Following its recent announcement in the Queen’s Speech the Enterprise and Regulatory Reform Bill (the “Bill”) has now been published. The Bill covers a number of key provisions that, if enacted, would impact upon employment law including:  

  • Mandatory pre-claim Acas conciliation – clauses 7 to 9 of the Bill require prospective claimants to contact Acas prior to commencing tribunal proceedings so that parties can be offered conciliation in an attempt to settle within a prescribed period to avoid the tribunal system and save on costs.  
  • ‘Rapid resolution’ scheme – clause 10 introduces a scheme where parties can consent in writing to appoint a ‘legal officer’ to determine their claim without the need for a hearing. However, this scheme will only be available for simple or low value claims.  
  • Changes to Employment Appeal Tribunal (EAT) composition – the Bill allows for proceedings in the EAT to be heard by a judge sitting alone, unless directed otherwise.  

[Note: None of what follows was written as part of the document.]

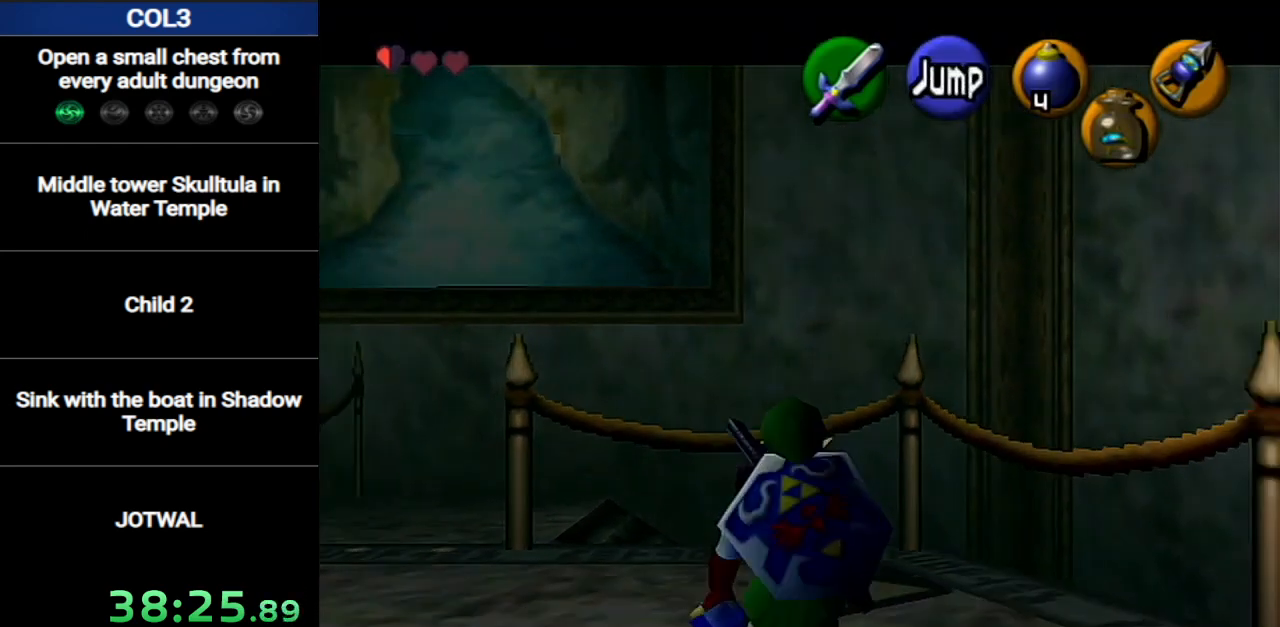
{"buttons": ["A", "L1"], "left_stick": "right", "right_stick": "center", "events": [[401, "A", "down"], [401, "left_stick", "right"]]}
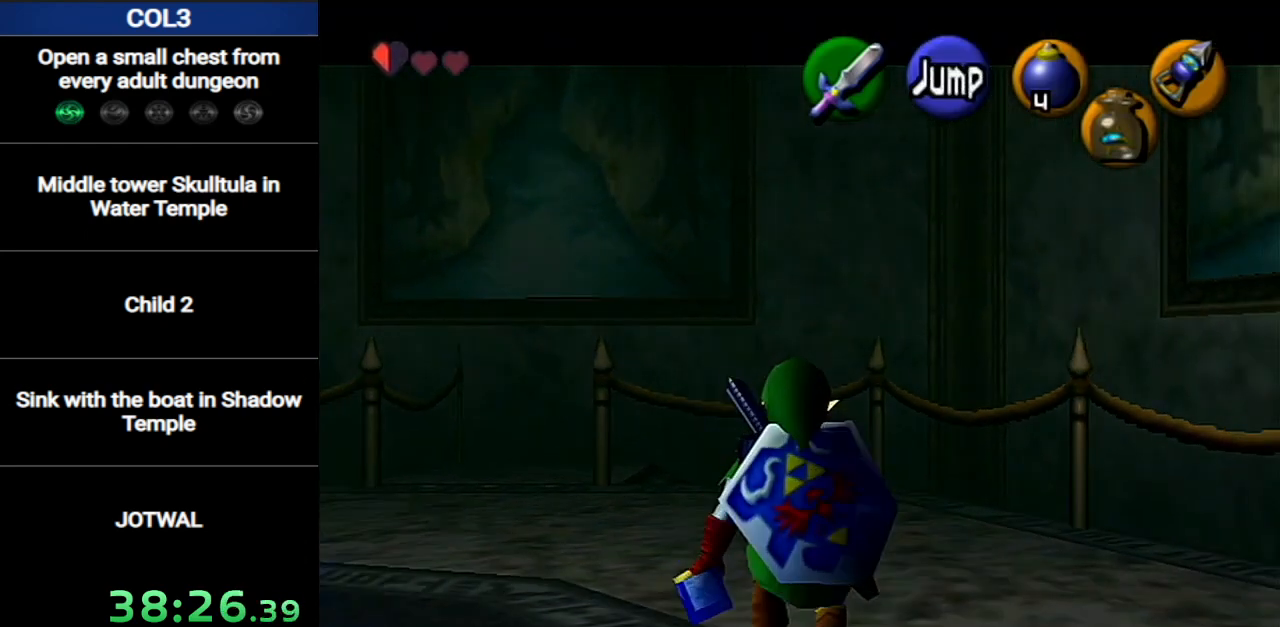
{"buttons": ["L1"], "left_stick": "right", "right_stick": "center", "events": [[66, "A", "up"], [250, "A", "down"], [417, "A", "up"]]}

  • New limit on the compensatory award for unfair dismissal – clause 12 of the Bill gives power to the Secretary of State to limit the compensatory award for unfair dismissal. The new limit could be: (a) a specified amount of between one and three times median annual earnings, based on official figures; (b) a specified number, not less than 52, multiplied by a week's pay of the individual (it is not clear whether an individual's week's pay in this context would be subject to the statutory limit on a week's pay) or (c) the lower of the two.  
  • Financial penalties for employers in breach of employment law – tribunals will have a discretionary power to impose financial penalties on employers of 50% of any financial award where they are found to have breached a claimant’s employment rights and the employer’s breach had “aggravating features”. What constitutes an aggravating feature will be for the tribunal to decide, but such a feature is likely to be found where the employer’s action was deliberate or committed with malice, the employer had a dedicated HR team or the employer committed repeated breaches of the employment right concerned. The penalty would be 50% of any financial award ordered by the tribunal against the losing employer, subject to a minimum of £100 and a maximum of £5,000. If an employer pays 50% of the penalty within 21 days, their liability is discharged.  
  • Public interest’ test for whistleblowing claims – clause 12 of the Bill states that, for a whistleblowing claim under the Employment Rights Act 1996 to succeed, a claimant must show that he or she believed that their disclosure was made in the public interest and their belief was reasonable in the circumstances.  
  • Settlement’ agreements – clause 16 has renamed compromise agreements. These will now be called ‘settlement agreements’, which better reflects their use and content. The latest reading suggests there will be no need for an existing dispute which is required under the ‘without prejudice’ rule.  

Although the Bill is set to make a number of changes to employment law, it is still in draft form and could potentially be amended before becoming law.